Start of DATA SUPPLIED

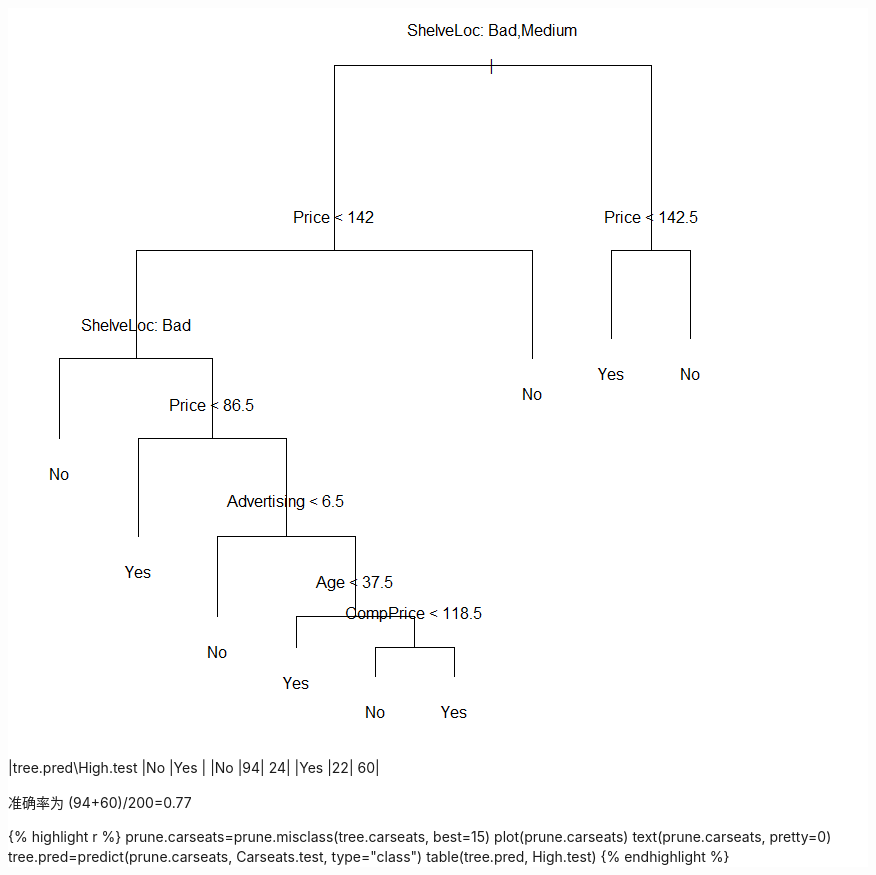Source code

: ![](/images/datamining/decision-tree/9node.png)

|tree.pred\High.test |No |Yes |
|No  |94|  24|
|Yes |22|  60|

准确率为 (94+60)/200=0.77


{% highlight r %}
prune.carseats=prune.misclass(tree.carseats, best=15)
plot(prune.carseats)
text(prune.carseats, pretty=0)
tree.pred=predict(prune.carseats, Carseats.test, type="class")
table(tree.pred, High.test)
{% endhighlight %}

End of DATA SUPPLIED
Start of DATA SUPPLIED

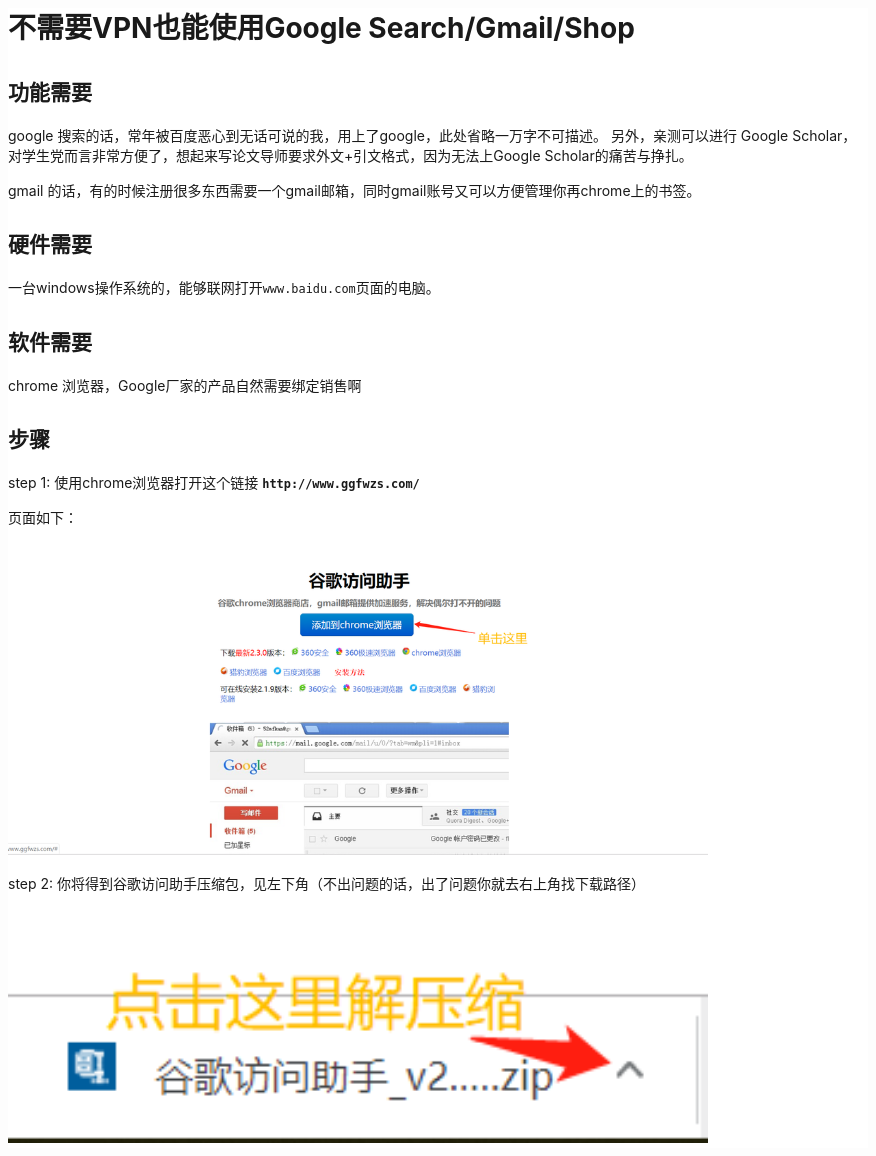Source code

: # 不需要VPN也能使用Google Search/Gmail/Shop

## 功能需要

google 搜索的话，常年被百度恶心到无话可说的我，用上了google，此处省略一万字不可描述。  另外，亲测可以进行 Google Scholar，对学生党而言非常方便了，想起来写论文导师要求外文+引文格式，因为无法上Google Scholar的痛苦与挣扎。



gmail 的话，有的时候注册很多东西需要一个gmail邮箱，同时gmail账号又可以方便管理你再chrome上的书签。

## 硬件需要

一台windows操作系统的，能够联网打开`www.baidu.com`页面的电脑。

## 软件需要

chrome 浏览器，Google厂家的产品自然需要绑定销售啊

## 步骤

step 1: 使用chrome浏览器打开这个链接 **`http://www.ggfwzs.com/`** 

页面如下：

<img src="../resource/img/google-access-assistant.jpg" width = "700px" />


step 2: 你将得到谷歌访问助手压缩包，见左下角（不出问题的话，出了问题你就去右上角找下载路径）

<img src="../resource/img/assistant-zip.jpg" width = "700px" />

End of DATA SUPPLIED

Say how many lines of the data above include the word "carseats", and add nothing further.

4